What has your role been so far?

I think I’ve just been the stubborn one. I saw the rates declining—choreographers for major network TV shows are getting paid less than the dancers. The entertainment industry really needs a lot of education about how vital choreographers are, because right now it’s feeling like we’re invisible. They have no idea of all the things we do behind the scenes to just make a shootable dance scene. 

Have you seen any shifts in the indus­try since launching the Guild?

A union or guild in its most simple form is us talking to each other. “What did you get?” “What was your rate?” “What were your hours?” “How did they treat you?” I had a conversation with someone who works in Atlanta, and she was like, “You get paid for casting?” I was like, “Yes, of course.
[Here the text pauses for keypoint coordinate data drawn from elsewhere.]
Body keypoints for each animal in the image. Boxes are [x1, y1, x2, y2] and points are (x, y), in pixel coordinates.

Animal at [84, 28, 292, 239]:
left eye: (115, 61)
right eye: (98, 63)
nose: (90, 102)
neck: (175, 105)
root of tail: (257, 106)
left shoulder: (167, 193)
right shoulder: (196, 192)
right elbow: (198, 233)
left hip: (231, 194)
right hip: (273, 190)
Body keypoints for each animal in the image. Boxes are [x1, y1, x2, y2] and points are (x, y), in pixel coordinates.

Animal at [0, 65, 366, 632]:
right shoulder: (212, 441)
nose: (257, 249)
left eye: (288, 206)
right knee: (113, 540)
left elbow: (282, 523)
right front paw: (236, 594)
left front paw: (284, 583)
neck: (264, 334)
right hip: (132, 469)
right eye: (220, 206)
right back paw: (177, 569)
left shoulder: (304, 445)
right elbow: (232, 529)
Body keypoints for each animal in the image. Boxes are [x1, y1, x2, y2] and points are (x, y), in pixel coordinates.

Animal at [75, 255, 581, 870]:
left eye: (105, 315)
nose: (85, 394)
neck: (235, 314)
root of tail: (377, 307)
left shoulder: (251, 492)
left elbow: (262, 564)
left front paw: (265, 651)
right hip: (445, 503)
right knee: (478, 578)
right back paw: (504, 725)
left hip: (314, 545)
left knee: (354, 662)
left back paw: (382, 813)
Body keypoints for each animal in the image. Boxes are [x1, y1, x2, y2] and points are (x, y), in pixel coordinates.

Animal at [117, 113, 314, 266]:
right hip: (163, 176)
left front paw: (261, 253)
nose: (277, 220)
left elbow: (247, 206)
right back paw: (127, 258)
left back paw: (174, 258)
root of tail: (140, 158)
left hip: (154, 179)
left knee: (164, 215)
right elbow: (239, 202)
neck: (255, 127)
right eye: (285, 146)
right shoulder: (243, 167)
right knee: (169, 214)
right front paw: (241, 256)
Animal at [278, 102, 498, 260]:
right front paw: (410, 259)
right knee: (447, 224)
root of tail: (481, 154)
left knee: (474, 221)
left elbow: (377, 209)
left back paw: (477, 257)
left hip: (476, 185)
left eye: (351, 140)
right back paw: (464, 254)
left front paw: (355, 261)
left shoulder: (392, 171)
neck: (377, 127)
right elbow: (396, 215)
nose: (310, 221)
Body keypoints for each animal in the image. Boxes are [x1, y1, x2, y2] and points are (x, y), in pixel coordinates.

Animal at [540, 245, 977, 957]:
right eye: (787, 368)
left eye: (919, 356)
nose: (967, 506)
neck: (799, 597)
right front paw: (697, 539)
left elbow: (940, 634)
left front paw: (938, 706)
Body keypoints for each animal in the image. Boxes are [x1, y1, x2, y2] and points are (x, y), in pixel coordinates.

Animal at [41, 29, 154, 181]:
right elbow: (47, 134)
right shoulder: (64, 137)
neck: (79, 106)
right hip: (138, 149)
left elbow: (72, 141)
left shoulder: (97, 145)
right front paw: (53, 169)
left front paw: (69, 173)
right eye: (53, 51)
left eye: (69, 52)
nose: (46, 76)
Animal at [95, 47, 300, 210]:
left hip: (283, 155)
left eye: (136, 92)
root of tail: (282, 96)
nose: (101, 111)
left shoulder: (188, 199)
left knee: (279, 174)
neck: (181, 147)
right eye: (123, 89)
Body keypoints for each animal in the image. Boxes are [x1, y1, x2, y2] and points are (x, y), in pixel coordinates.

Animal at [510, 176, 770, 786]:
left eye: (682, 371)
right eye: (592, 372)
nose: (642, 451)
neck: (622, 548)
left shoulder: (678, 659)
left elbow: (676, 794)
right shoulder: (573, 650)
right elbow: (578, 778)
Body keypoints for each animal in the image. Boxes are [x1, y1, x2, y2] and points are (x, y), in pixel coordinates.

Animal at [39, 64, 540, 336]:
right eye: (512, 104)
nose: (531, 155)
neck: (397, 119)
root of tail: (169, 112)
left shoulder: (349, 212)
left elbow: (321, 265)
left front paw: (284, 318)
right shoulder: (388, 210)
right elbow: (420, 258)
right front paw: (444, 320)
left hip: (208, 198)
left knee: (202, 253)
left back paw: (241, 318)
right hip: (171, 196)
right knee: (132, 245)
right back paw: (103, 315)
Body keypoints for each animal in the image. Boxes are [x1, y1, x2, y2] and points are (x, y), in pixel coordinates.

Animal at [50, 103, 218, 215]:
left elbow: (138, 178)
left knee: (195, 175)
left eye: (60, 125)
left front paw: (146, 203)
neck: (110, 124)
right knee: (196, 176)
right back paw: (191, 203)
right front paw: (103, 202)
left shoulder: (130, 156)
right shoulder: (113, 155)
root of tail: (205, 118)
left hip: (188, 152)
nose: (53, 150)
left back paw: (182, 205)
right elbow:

I’m on my computer for days trying to cast it, and that isn’t free work.” So that is already impactful, so we’re not on these islands by ourselves. 

What are some of your goals for the Guild?

The simple goal is that choreographers can show up and not have to use their bargaining power for basic working minimums that all our creative peers already have. They can use their bargaining power to work on their rate, or increase their credit. The amount of times I’ve done big jobs—Oscar-winning jobs—and I didn’t make the screen. When I choreographed a whole number; minutes of the film. Everyone else is listed—wig styling, catering, drivers—but somehow, choreographers are left out.